- [Exercise description] The answer must be the full data, restated word for word, with no pictures in it.

- [Provided material]
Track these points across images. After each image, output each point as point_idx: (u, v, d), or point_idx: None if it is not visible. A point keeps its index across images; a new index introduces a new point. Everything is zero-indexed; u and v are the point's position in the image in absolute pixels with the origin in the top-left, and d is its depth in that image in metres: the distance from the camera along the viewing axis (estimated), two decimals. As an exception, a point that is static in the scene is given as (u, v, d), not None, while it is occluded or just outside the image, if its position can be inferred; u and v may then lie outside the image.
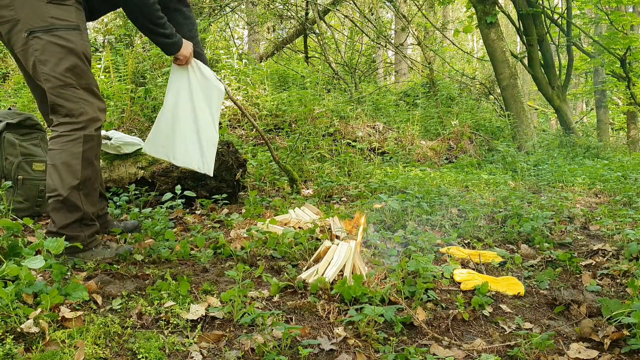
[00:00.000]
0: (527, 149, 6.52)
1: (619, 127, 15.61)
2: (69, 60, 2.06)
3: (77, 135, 2.08)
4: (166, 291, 1.76)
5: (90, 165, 2.12)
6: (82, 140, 2.08)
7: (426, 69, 9.16)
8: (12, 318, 1.50)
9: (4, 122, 2.81)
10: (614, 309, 1.70)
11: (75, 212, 2.09)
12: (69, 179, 2.07)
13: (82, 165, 2.08)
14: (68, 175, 2.07)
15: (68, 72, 2.06)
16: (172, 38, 2.35)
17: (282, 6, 10.10)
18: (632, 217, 3.13)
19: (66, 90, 2.06)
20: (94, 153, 2.13)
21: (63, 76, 2.05)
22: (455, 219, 3.06)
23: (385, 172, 4.56)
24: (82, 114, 2.08)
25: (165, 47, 2.39)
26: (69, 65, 2.06)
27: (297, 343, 1.51)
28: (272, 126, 5.44)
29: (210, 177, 3.43)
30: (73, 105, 2.07)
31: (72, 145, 2.07)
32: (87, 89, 2.11)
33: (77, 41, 2.07)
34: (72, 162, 2.07)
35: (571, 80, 10.06)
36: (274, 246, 2.36)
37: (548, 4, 9.17)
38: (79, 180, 2.08)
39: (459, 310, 1.77)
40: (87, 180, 2.11)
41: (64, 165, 2.07)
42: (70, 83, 2.06)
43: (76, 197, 2.08)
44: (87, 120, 2.09)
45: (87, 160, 2.10)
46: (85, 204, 2.11)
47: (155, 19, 2.26)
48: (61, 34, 2.04)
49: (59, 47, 2.04)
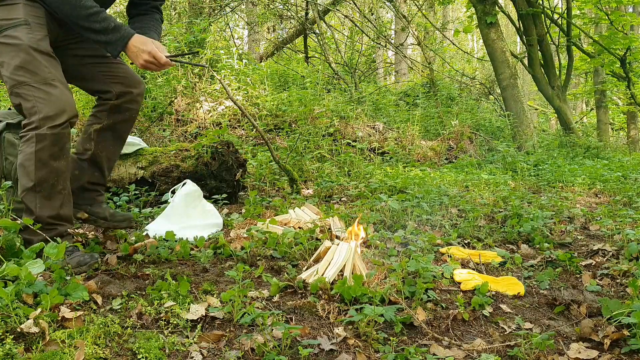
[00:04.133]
0: (527, 149, 6.52)
1: (619, 127, 15.62)
2: (18, 57, 1.96)
3: (30, 135, 1.96)
4: (166, 291, 1.76)
5: (45, 166, 1.98)
6: (34, 140, 1.95)
7: (426, 69, 9.16)
8: (12, 318, 1.50)
9: (4, 122, 2.81)
10: (614, 309, 1.70)
11: (30, 216, 2.00)
12: (23, 181, 2.00)
13: (35, 167, 1.97)
14: (22, 177, 2.00)
15: (19, 70, 1.95)
16: (106, 34, 2.01)
17: (282, 6, 10.10)
18: (632, 217, 3.12)
19: (21, 89, 1.96)
20: (48, 153, 1.97)
21: (15, 75, 1.96)
22: (455, 219, 3.06)
23: (385, 172, 4.56)
24: (35, 113, 1.95)
25: (102, 45, 2.07)
26: (18, 63, 1.95)
27: (297, 343, 1.51)
28: (272, 126, 5.44)
29: (211, 178, 3.44)
30: (28, 104, 1.97)
31: (26, 145, 1.98)
32: (45, 84, 1.97)
33: (24, 36, 1.96)
34: (26, 163, 1.98)
35: (571, 80, 10.05)
36: (274, 246, 2.36)
37: (548, 4, 9.17)
38: (33, 182, 1.98)
39: (459, 310, 1.77)
40: (44, 181, 1.99)
41: (20, 168, 2.00)
42: (23, 81, 1.96)
43: (30, 199, 1.99)
44: (40, 119, 1.95)
45: (41, 160, 1.97)
46: (41, 208, 2.00)
47: (79, 9, 1.99)
48: (8, 32, 1.97)
49: (7, 47, 1.97)
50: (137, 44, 2.01)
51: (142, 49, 2.01)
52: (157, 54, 2.02)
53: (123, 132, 2.35)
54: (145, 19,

- [Output below]
Track these points across images. After each image, output each point as point_idx: (u, v, d), or point_idx: None if it is not visible. A point keeps its index across images; a new index introduces a new point. Everything is zero-indexed; u and v are the point's position in the image in absolute pixels with the origin in the top-left, and d is its depth in that image in metres: the distance from the camera along the viewing axis (estimated), two decimals. As an exception, a point that is static in the scene is given as (u, v, d), not None, while it is occluded or just outside the image, if its position can be inferred; u and v may then lie outside the image.
[00:00.000]
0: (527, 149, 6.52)
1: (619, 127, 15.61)
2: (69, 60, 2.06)
3: (77, 135, 2.08)
4: (166, 291, 1.76)
5: (90, 165, 2.12)
6: (82, 140, 2.08)
7: (426, 69, 9.16)
8: (12, 318, 1.50)
9: (4, 122, 2.81)
10: (614, 309, 1.70)
11: (75, 212, 2.09)
12: (69, 179, 2.07)
13: (82, 165, 2.08)
14: (68, 175, 2.07)
15: (68, 72, 2.06)
16: (172, 38, 2.35)
17: (282, 6, 10.10)
18: (632, 217, 3.13)
19: (66, 90, 2.06)
20: (94, 153, 2.13)
21: (63, 76, 2.05)
22: (455, 219, 3.06)
23: (385, 172, 4.56)
24: (82, 114, 2.08)
25: (165, 47, 2.39)
26: (69, 65, 2.06)
27: (297, 343, 1.51)
28: (272, 126, 5.44)
29: (210, 177, 3.43)
30: (73, 105, 2.07)
31: (72, 145, 2.07)
32: (87, 89, 2.11)
33: (77, 41, 2.07)
34: (72, 162, 2.07)
35: (571, 80, 10.06)
36: (274, 246, 2.36)
37: (548, 4, 9.17)
38: (79, 180, 2.08)
39: (459, 310, 1.77)
40: (87, 180, 2.11)
41: (64, 165, 2.07)
42: (70, 83, 2.06)
43: (76, 197, 2.08)
44: (87, 120, 2.09)
45: (87, 160, 2.10)
46: (85, 204, 2.11)
47: (155, 19, 2.26)
48: (61, 34, 2.04)
49: (59, 47, 2.04)
[00:04.133]
0: (527, 149, 6.52)
1: (619, 127, 15.62)
2: (18, 57, 1.96)
3: (30, 135, 1.96)
4: (166, 291, 1.76)
5: (45, 166, 1.98)
6: (34, 140, 1.95)
7: (426, 69, 9.16)
8: (12, 318, 1.50)
9: (4, 122, 2.81)
10: (614, 309, 1.70)
11: (30, 216, 2.00)
12: (23, 181, 2.00)
13: (35, 167, 1.97)
14: (22, 177, 2.00)
15: (19, 70, 1.95)
16: (106, 34, 2.01)
17: (282, 6, 10.10)
18: (632, 217, 3.12)
19: (21, 89, 1.96)
20: (48, 153, 1.97)
21: (15, 75, 1.96)
22: (455, 219, 3.06)
23: (385, 172, 4.56)
24: (35, 113, 1.95)
25: (102, 45, 2.07)
26: (18, 63, 1.95)
27: (297, 343, 1.51)
28: (272, 126, 5.44)
29: (211, 178, 3.44)
30: (28, 104, 1.97)
31: (26, 145, 1.98)
32: (45, 84, 1.97)
33: (24, 36, 1.96)
34: (26, 163, 1.98)
35: (571, 80, 10.05)
36: (274, 246, 2.36)
37: (548, 4, 9.17)
38: (33, 182, 1.98)
39: (459, 310, 1.77)
40: (44, 181, 1.99)
41: (20, 168, 2.00)
42: (23, 81, 1.96)
43: (30, 199, 1.99)
44: (40, 119, 1.95)
45: (41, 160, 1.97)
46: (41, 208, 2.00)
47: (79, 9, 1.99)
48: (8, 32, 1.97)
49: (7, 47, 1.97)
50: (137, 44, 2.01)
51: (142, 49, 2.01)
52: (157, 54, 2.02)
53: (123, 132, 2.35)
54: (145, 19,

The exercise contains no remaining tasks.